*** Provided data ***

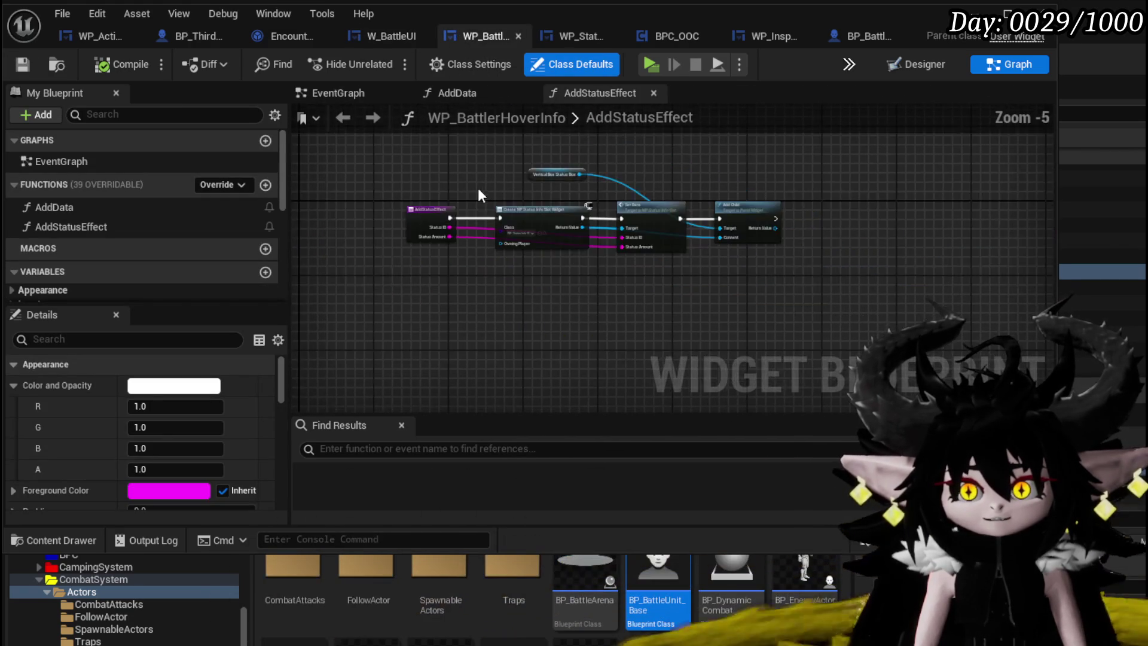
pyautogui.scroll(3, 464, 175)
pyautogui.click(568, 36)
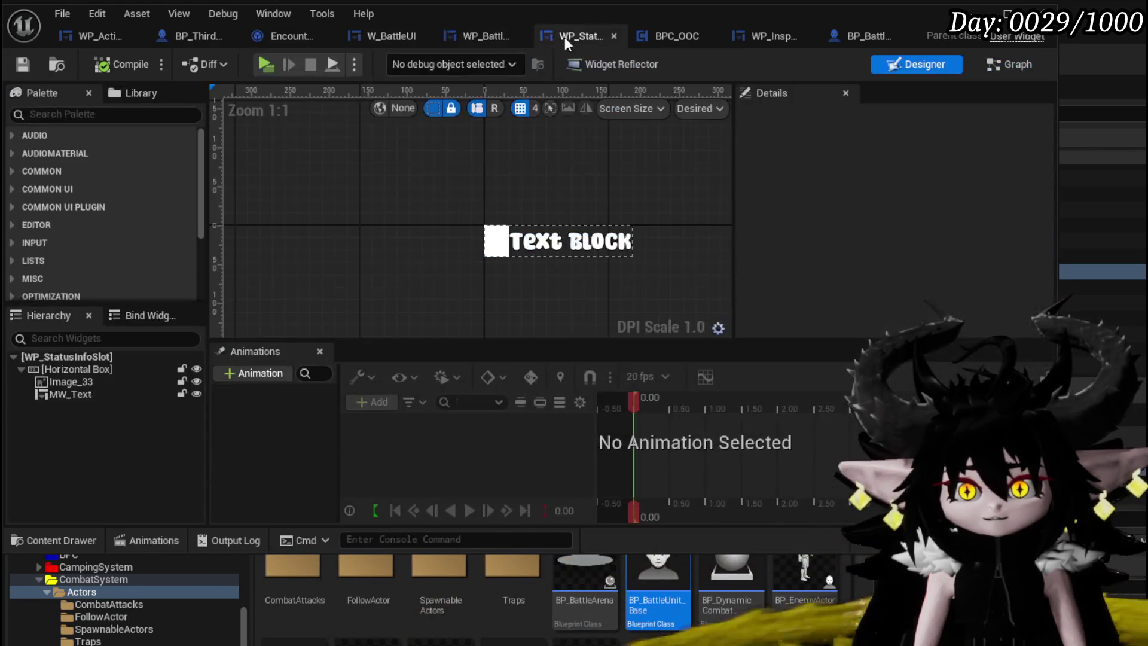
pyautogui.click(648, 35)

*** End of Provided data ***

### What the task requires
Among the lines above, list those that contain the word "click".

### Written solution
pyautogui.click(568, 36)
pyautogui.click(648, 35)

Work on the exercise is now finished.